- Directed by: Tim Loane
- Written by: Dave Duggan
- Produced by: Pearse Moore
- Starring: B. J. Hogg Kimberley McConkey
- Cinematography: Eugene McVeigh
- Edited by: Declan Byrne
- Music by: Jules Maxwell
- Production company: Raw Nerve Productions
- Distributed by: Northern Lights
- Release date: 1996;
- Running time: 14 minutes
- Country: United Kingdom

= Dance Lexie Dance =

Dance Lexie Dance is a 1996 short film made in Northern Ireland. The two principal characters are a widower, Lexie, and his daughter, Laura, who live in Derry. Laura becomes keen on Irish stepdance and on joining Riverdance when she grows up. Traditional Irish dancing is practiced by Irish Catholic families. Lexie and his daughter are Protestant, but Lexie relents and encourages his daughter. Self-taught, Laura enters a dance contest across the River Foyle in a Catholic district. The film ends as Laura teaches her father the first steps of the dance.

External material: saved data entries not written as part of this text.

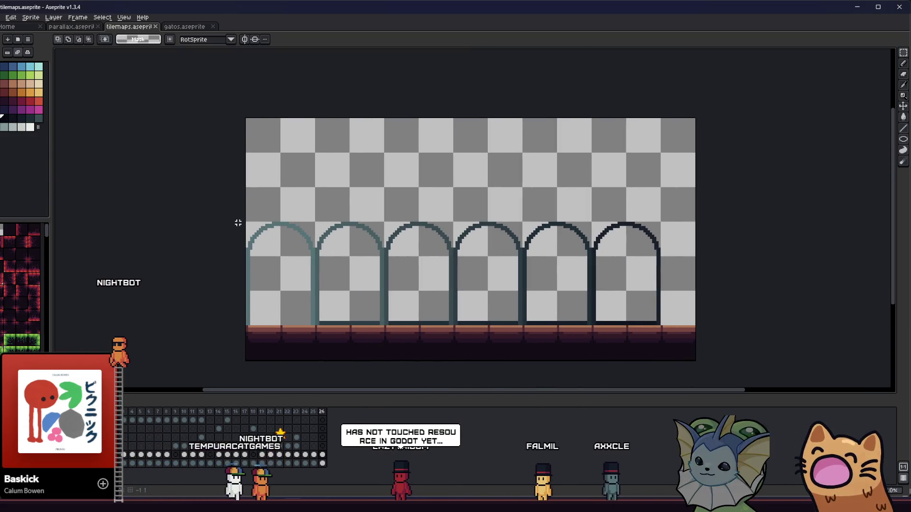
Frame the arches and marquee-select the first arch's two-by-three tile block for export.
scroll(246, 222, "down", 1)
scroll(245, 222, "up", 2)
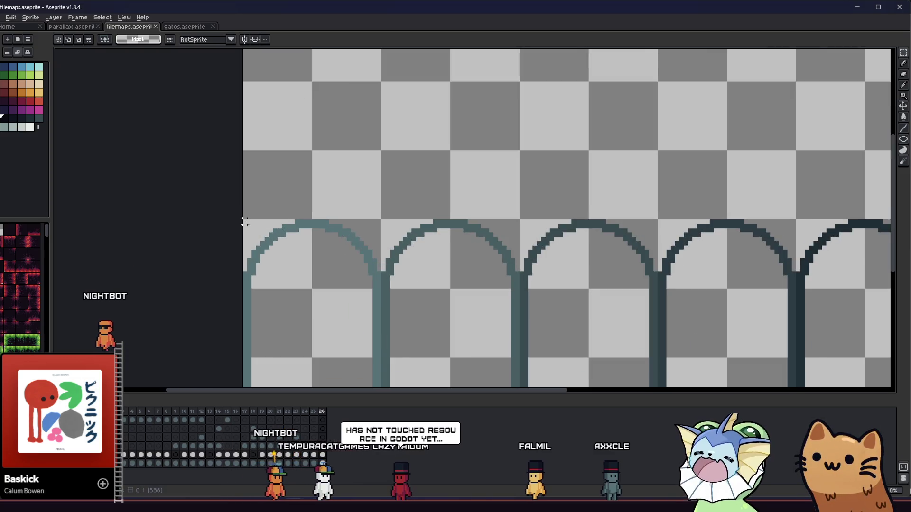
scroll(192, 233, "down", 1)
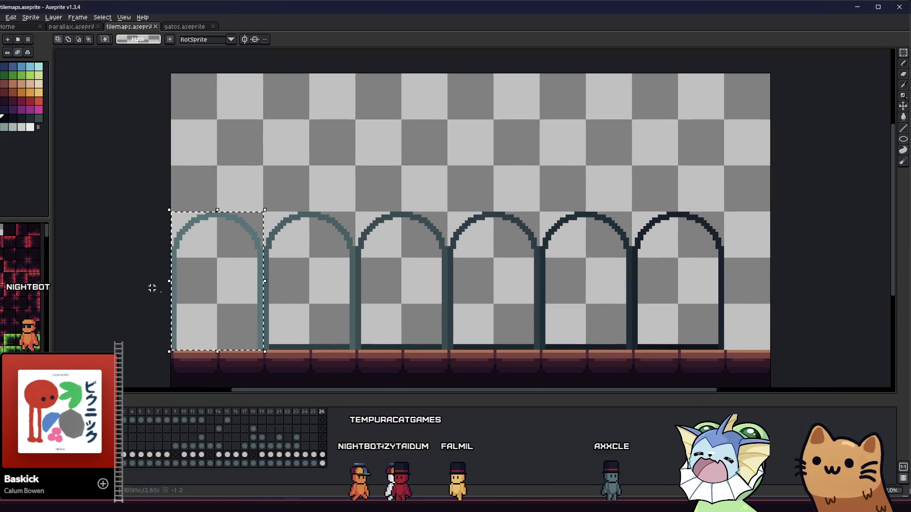
left_click_drag(149, 264, 144, 238)
left_click_drag(183, 215, 247, 308)
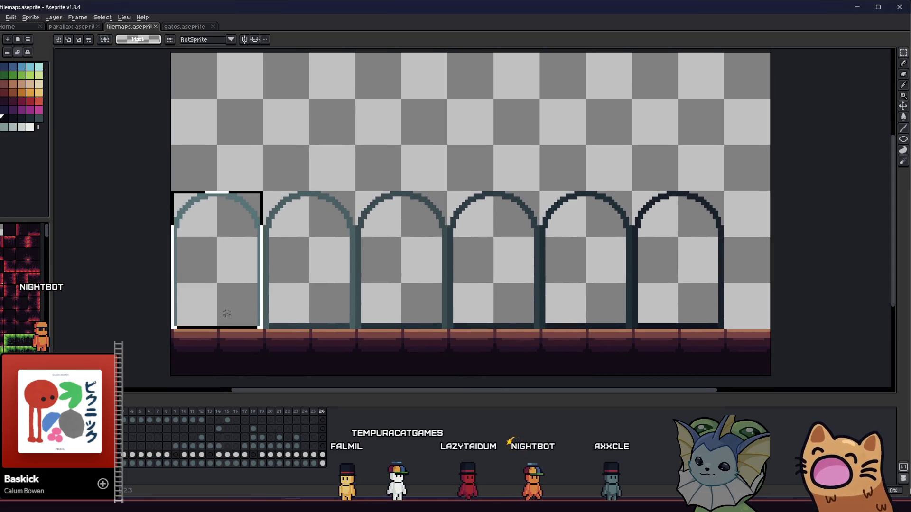
left_click(195, 250)
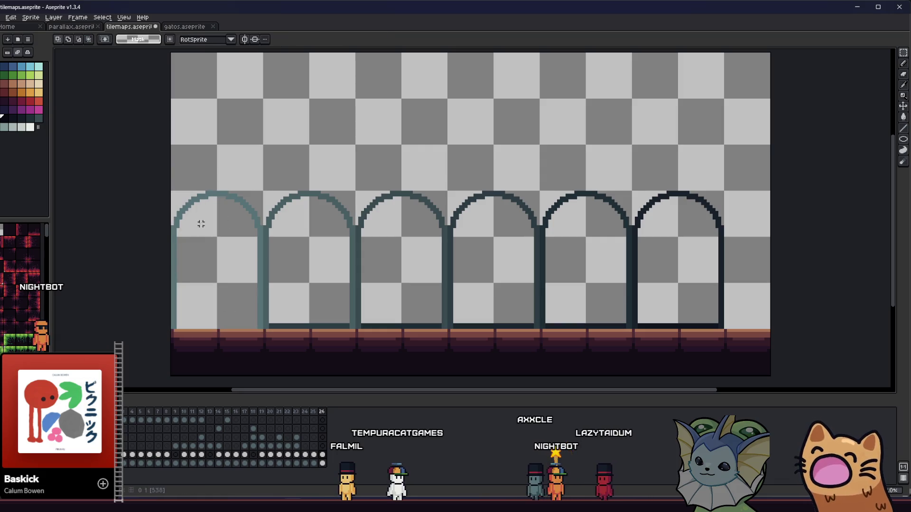
left_click_drag(244, 310, 233, 315)
left_click(1, 17)
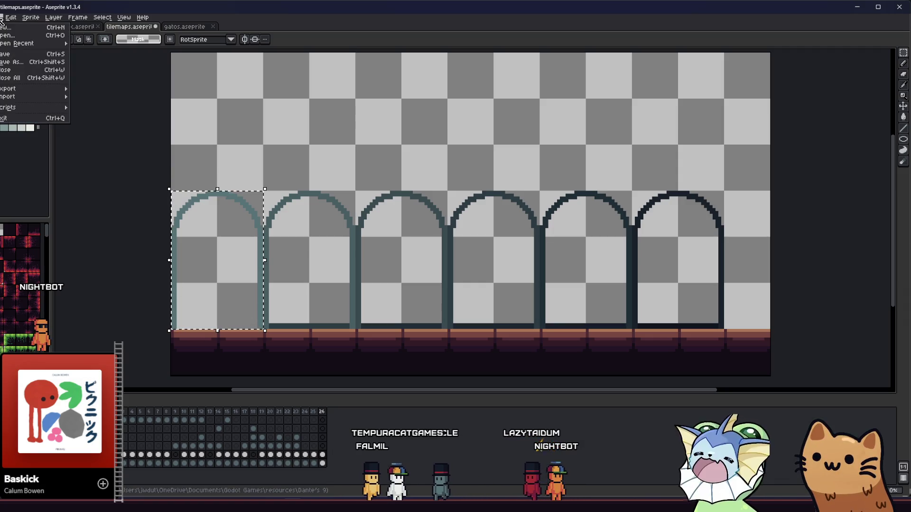
Start Export As for the first arch's selection and browse for the output file location.
mouse_move(52, 88)
left_click(91, 89)
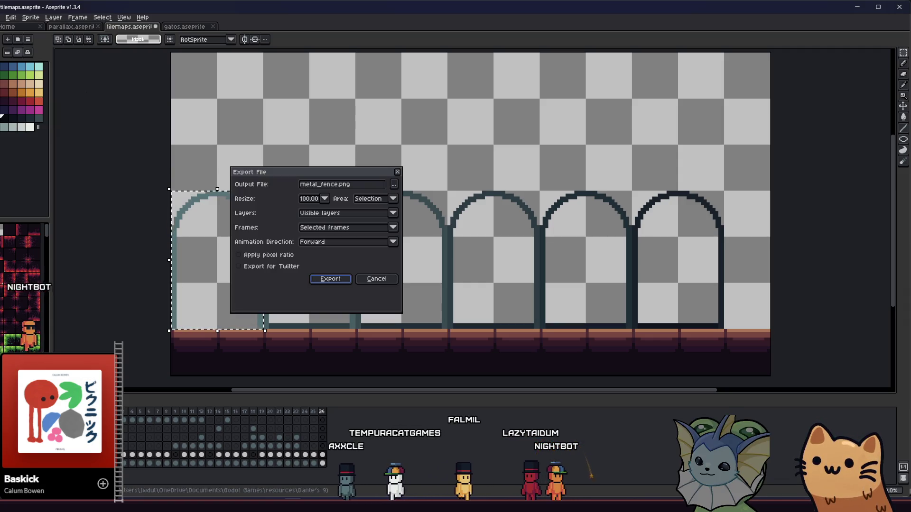
left_click(328, 185)
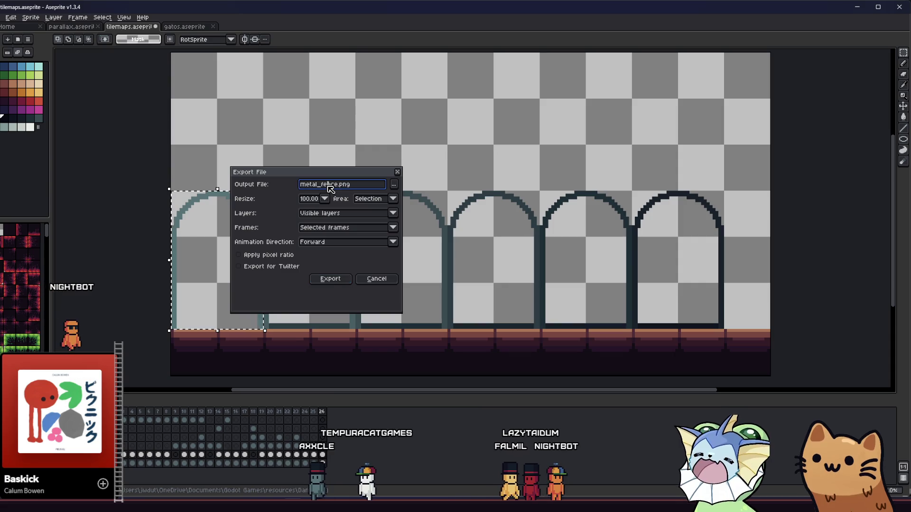
left_click(392, 183)
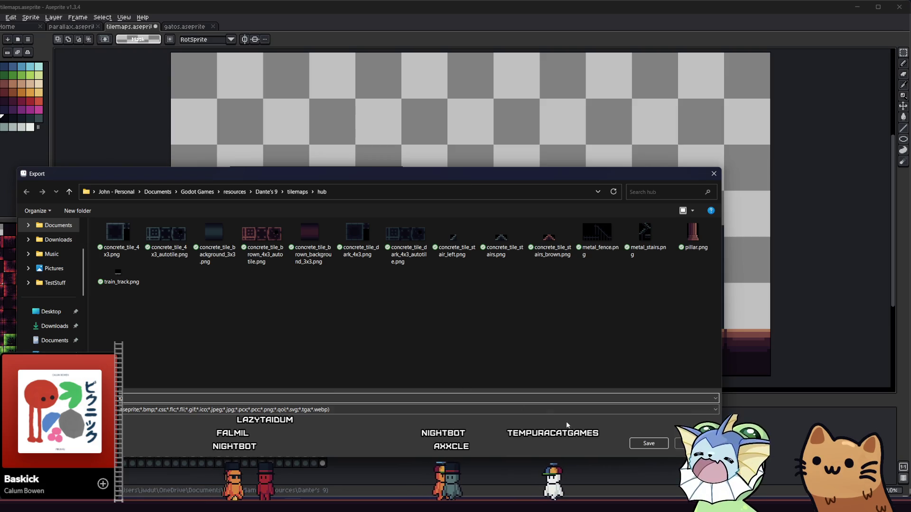
Navigate to the parallax/hub folder and export the first arch as metal_bridge_1.png.
left_click(262, 191)
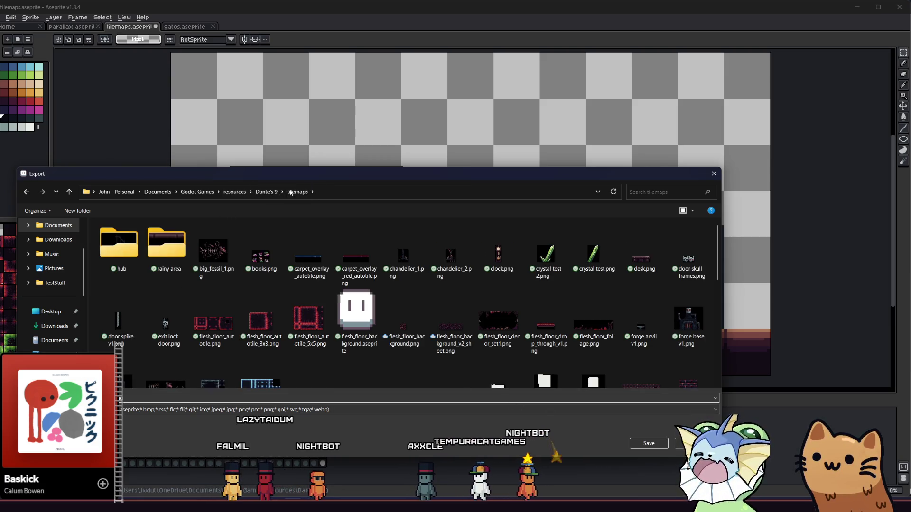
scroll(204, 294, "down", 4)
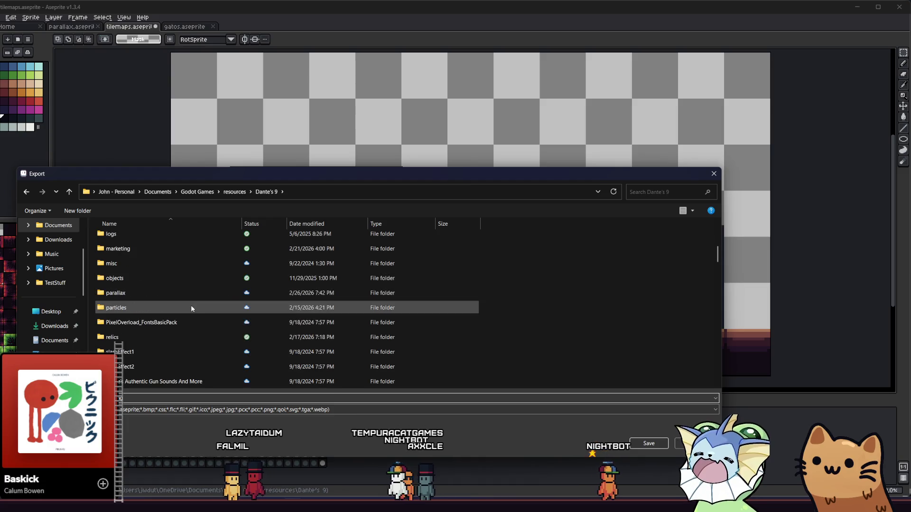
double_click(182, 293)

Ruth Barton writes of the film's structure, "Symbolically, the film illustrates its theme of bridging divides – between father and daughter, Protestant and Catholic traditions, life and death – by the device of the boat Lexie (B. J. Hogg) pilots across the Foyle to and from his job, itself a mixed workplace. Finally, Laura performs in a Féis (dancing competition) in honour of which the boat is decked out in red, white, and blue bunting."

==Accolades==

Dance Lexie Dance was nominated in the Best Live Action Short Film category at the 70th Academy Awards.

The film was included on the ALA Notable Children's Videos list in 1999.